A look at GNOME 2.14, comparison to KDE

Janne Ojaniemi janne.ojaniemi at nbl.fi
Mon Feb 20 21:31:56 CET 2006


On Monday 20 February 2006 22:11, Christian Loose wrote:

> Old version.
>
> http://www.tuxmachines.org/gallery/kde35/metabar?full=1
> (1280x1024)

The lines and borders are still there. Thanks for proving my point :).

> Well Konqueror also has more toolbar buttons. ;-)
> IMHO the separator between home and reload could be removed.

Why not remove some of the buttons instead?

> It's framed because you can have several frames in one Konqueror
> instance, but I agree that it could be less ugly.

It could be ALOT less ugly. And those frames are not needed, even if you have 
several content-areas. Note: I'm not talking about the difference between the 
content-area and the background of the app-window.
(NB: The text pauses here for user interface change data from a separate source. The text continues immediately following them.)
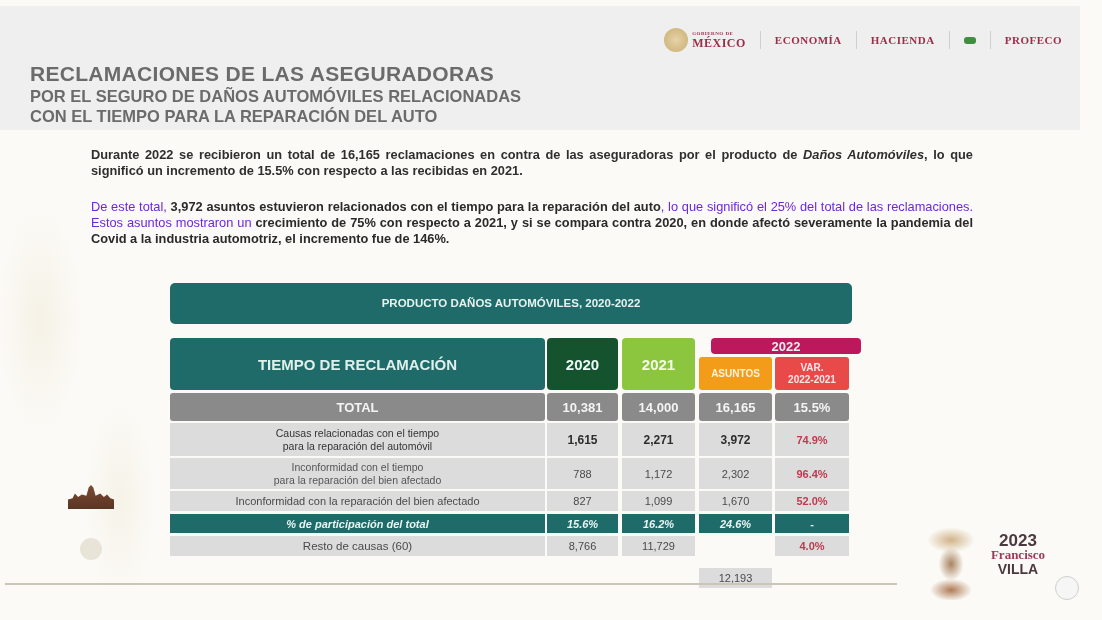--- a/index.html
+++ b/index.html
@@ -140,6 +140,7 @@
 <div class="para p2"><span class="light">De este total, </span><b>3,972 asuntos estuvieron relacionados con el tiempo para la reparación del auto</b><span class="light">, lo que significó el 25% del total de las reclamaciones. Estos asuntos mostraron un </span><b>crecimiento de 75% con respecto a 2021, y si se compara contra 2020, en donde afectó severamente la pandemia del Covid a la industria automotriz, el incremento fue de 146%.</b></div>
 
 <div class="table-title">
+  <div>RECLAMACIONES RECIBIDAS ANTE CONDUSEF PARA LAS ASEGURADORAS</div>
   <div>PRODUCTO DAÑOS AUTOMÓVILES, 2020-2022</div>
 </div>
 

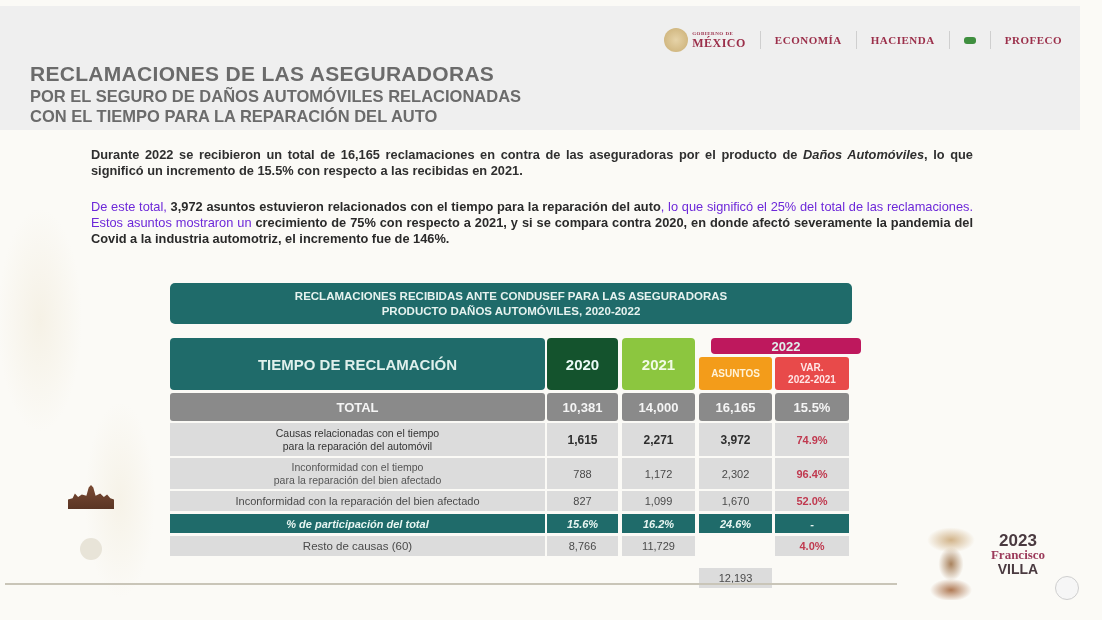--- a/index.html
+++ b/index.html
@@ -71,7 +71,7 @@
   .col4 { left:605px; width:74px; }
   .red { color:#c0394f; font-weight:bold; }
   .bold { font-weight:bold; color:#2e2e2e; font-size:12px; }
-  .desc { font-size:10.5px; line-height:13px; color:#555; flex-direction:column; }
+  .desc { font-size:10.5px; line-height:13px; color:#555; flex-direction:row; }
   .desc.bold-desc { color:#333; }
   .footer-line {
     position:absolute; left:5px; top:583px; width:892px; height:2px; background:#c9c5b8;

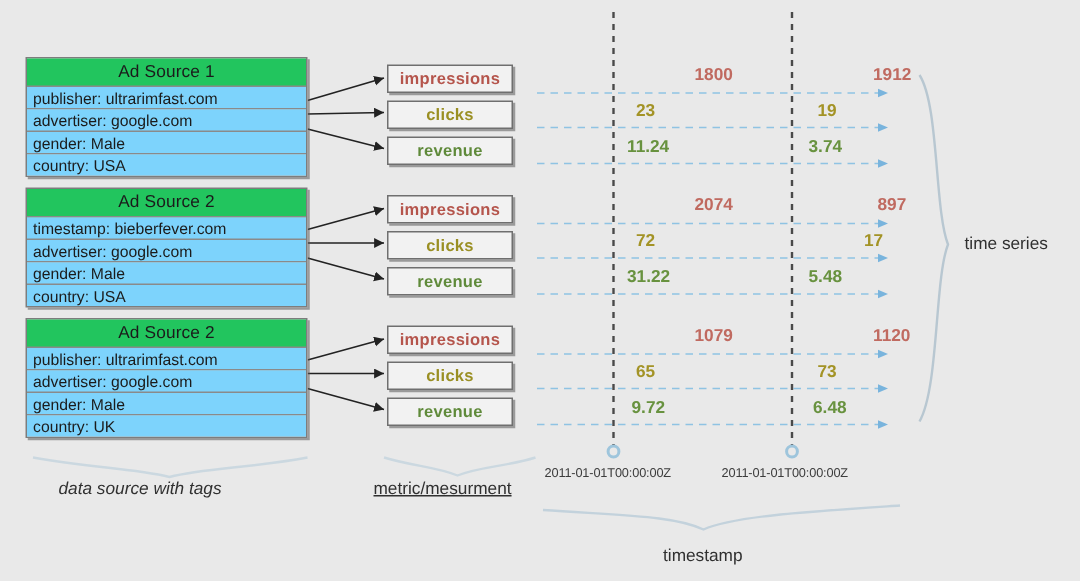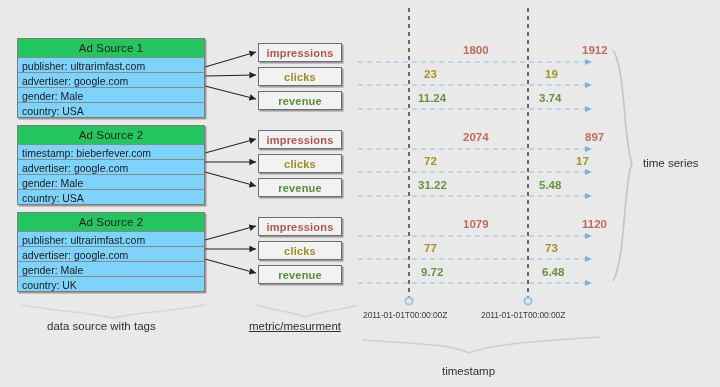--- a/index.html
+++ b/index.html
@@ -229,7 +229,7 @@
 
   <div class="val v-impressions" style="left:416px; top:218px;">1079</div>
   <div class="val v-impressions" style="left:535px; top:218px;">1120</div>
-  <div class="val v-clicks" style="left:424px; top:242px;">77</div>
+  <div class="val v-clicks" style="left:424px; top:242px;">65</div>
   <div class="val v-clicks" style="left:545px; top:242px;">73</div>
   <div class="val v-revenue" style="left:421px; top:266px;">9.72</div>
   <div class="val v-revenue" style="left:542px; top:266px;">6.48</div>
I'm talking about the 
line(s) that exist between them.

> It's a splitter (qt:qsplitter). It allows you to change the size of the
> sidebar. It's pretty useful for deep directory trees.
> Can you change the sidebar width in Nautilus?

I'm not talking about the splitter. I'm talking about the frames (same as the 
ones around the content-area). Notice the dark lines on both sides of the 
handle where you can adjust the size of the sidebar. Those are IMO not 
needed.

> Part of the frame. See above.

And we don't need those frames, lines and borders. They are ugly, plain and 
simple.

> Sure. Every line edit and combobox has a frame around it. Even in GNOME:
> http://www.gnome.org/~davyd/gnome-2-14/images/nautilus-search.png

IMO that doesn't look as bad is it does on KDE. Blue seems nicer than gray. 
But still, nice frame or not, no frame at all would be nicer and simpler.

> Use "Text under Icons" and you will also have a lot of space between the
> icons.

Why are the icons so cramped together by default?